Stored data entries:
====================

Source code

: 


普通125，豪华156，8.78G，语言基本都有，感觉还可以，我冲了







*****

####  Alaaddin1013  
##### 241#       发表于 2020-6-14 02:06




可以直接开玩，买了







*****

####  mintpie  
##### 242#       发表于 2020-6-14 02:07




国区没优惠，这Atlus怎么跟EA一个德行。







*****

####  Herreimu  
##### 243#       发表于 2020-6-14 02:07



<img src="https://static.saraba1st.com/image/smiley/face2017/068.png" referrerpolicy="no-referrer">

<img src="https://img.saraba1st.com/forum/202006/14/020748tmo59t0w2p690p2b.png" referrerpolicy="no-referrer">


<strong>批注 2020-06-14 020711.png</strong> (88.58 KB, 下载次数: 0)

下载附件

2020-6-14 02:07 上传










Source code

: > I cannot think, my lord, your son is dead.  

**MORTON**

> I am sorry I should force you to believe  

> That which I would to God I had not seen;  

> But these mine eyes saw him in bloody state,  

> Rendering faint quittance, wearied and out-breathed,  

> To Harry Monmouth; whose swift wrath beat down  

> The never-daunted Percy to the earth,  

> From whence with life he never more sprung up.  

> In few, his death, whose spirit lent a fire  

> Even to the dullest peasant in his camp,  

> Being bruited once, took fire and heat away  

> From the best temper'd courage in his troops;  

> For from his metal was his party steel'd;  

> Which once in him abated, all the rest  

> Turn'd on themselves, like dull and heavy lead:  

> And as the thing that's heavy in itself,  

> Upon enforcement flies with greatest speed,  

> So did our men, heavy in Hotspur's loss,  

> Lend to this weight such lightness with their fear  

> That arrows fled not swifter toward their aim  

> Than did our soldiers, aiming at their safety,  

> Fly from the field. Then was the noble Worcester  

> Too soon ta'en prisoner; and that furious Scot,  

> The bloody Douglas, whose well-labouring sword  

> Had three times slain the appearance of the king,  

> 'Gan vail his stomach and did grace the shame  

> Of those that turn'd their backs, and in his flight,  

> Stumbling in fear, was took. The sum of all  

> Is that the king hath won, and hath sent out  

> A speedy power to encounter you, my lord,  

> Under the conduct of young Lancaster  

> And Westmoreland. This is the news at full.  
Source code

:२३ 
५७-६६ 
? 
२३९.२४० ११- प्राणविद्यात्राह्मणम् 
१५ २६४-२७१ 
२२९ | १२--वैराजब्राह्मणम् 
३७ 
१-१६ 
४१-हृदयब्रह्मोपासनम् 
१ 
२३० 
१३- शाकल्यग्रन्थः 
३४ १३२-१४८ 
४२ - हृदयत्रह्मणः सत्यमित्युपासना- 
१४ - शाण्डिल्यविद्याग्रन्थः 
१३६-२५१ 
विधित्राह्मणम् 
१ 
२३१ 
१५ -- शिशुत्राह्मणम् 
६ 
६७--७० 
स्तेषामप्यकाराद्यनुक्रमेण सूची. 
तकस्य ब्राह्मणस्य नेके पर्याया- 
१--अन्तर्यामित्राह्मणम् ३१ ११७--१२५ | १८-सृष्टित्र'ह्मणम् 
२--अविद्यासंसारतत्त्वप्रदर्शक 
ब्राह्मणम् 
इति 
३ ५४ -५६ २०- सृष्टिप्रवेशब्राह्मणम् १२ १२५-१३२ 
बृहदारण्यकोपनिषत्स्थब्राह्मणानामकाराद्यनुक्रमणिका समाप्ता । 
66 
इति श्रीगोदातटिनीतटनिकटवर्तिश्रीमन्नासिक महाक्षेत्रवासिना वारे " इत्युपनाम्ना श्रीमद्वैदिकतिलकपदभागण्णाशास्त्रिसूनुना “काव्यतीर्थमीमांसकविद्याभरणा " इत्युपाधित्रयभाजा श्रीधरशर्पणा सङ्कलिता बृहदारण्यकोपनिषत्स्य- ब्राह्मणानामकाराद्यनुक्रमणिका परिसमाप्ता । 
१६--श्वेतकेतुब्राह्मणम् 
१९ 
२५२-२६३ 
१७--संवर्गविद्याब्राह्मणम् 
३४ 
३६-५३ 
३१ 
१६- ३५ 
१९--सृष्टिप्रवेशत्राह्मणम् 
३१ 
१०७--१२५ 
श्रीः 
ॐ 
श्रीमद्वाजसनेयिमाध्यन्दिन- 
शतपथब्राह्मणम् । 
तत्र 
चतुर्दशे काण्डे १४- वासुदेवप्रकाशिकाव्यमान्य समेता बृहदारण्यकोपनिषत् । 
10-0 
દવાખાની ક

====================

What the task asks: Write out every line of the records above, character for character, changing nothing.

Task result:
Source code

: 


普通125，豪华156，8.78G，语言基本都有，感觉还可以，我冲了







*****

####  Alaaddin1013  
##### 241#       发表于 2020-6-14 02:06




可以直接开玩，买了







*****

####  mintpie  
##### 242#       发表于 2020-6-14 02:07




国区没优惠，这Atlus怎么跟EA一个德行。







*****

####  Herreimu  
##### 243#       发表于 2020-6-14 02:07



<img src="https://static.saraba1st.com/image/smiley/face2017/068.png" referrerpolicy="no-referrer">

<img src="https://img.saraba1st.com/forum/202006/14/020748tmo59t0w2p690p2b.png" referrerpolicy="no-referrer">


<strong>批注 2020-06-14 020711.png</strong> (88.58 KB, 下载次数: 0)

下载附件

2020-6-14 02:07 上传










Source code

: > I cannot think, my lord, your son is dead.  

**MORTON**

> I am sorry I should force you to believe  

> That which I would to God I had not seen;  

> But these mine eyes saw him in bloody state,  

> Rendering faint quittance, wearied and out-breathed,  

> To Harry Monmouth; whose swift wrath beat down  

> The never-daunted Percy to the earth,  

> From whence with life he never more sprung up.  

> In few, his death, whose spirit lent a fire  

> Even to the dullest peasant in his camp,  

> Being bruited once, took fire and heat away  

> From the best temper'd courage in his troops;  

> For from his metal was his party steel'd;  

> Which once in him abated, all the rest  

> Turn'd on themselves, like dull and heavy lead:  

> And as the thing that's heavy in itself,  

> Upon enforcement flies with greatest speed,  

> So did our men, heavy in Hotspur's loss,  

> Lend to this weight such lightness with their fear  

> That arrows fled not swifter toward their aim  

> Than did our soldiers, aiming at their safety,  

> Fly from the field. Then was the noble Worcester  

> Too soon ta'en prisoner; and that furious Scot,  

> The bloody Douglas, whose well-labouring sword  

> Had three times slain the appearance of the king,  

> 'Gan vail his stomach and did grace the shame  

> Of those that turn'd their backs, and in his flight,  

> Stumbling in fear, was took. The sum of all  

> Is that the king hath won, and hath sent out  

> A speedy power to encounter you, my lord,  

> Under the conduct of young Lancaster  

> And Westmoreland. This is the news at full.  
Source code

:२३ 
५७-६६ 
? 
२३९.२४० ११- प्राणविद्यात्राह्मणम् 
१५ २६४-२७१ 
२२९ | १२--वैराजब्राह्मणम् 
३७ 
१-१६ 
४१-हृदयब्रह्मोपासनम् 
१ 
२३० 
१३- शाकल्यग्रन्थः 
३४ १३२-१४८ 
४२ - हृदयत्रह्मणः सत्यमित्युपासना- 
१४ - शाण्डिल्यविद्याग्रन्थः 
१३६-२५१ 
विधित्राह्मणम् 
१ 
२३१ 
१५ -- शिशुत्राह्मणम् 
६ 
६७--७० 
स्तेषामप्यकाराद्यनुक्रमेण सूची. 
तकस्य ब्राह्मणस्य नेके पर्याया- 
१--अन्तर्यामित्राह्मणम् ३१ ११७--१२५ | १८-सृष्टित्र'ह्मणम् 
२--अविद्यासंसारतत्त्वप्रदर्शक 
ब्राह्मणम् 
इति 
३ ५४ -५६ २०- सृष्टिप्रवेशब्राह्मणम् १२ १२५-१३२ 
बृहदारण्यकोपनिषत्स्थब्राह्मणानामकाराद्यनुक्रमणिका समाप्ता । 
66 
इति श्रीगोदातटिनीतटनिकटवर्तिश्रीमन्नासिक महाक्षेत्रवासिना वारे " इत्युपनाम्ना श्रीमद्वैदिकतिलकपदभागण्णाशास्त्रिसूनुना “काव्यतीर्थमीमांसकविद्याभरणा " इत्युपाधित्रयभाजा श्रीधरशर्पणा सङ्कलिता बृहदारण्यकोपनिषत्स्य- ब्राह्मणानामकाराद्यनुक्रमणिका परिसमाप्ता । 
१६--श्वेतकेतुब्राह्मणम् 
१९ 
२५२-२६३ 
१७--संवर्गविद्याब्राह्मणम् 
३४ 
३६-५३ 
३१ 
१६- ३५ 
१९--सृष्टिप्रवेशत्राह्मणम् 
३१ 
१०७--१२५ 
श्रीः 
ॐ 
श्रीमद्वाजसनेयिमाध्यन्दिन- 
शतपथब्राह्मणम् । 
तत्र 
चतुर्दशे काण्डे १४- वासुदेवप्रकाशिकाव्यमान्य समेता बृहदारण्यकोपनिषत् । 
10-0 
દવાખાની ક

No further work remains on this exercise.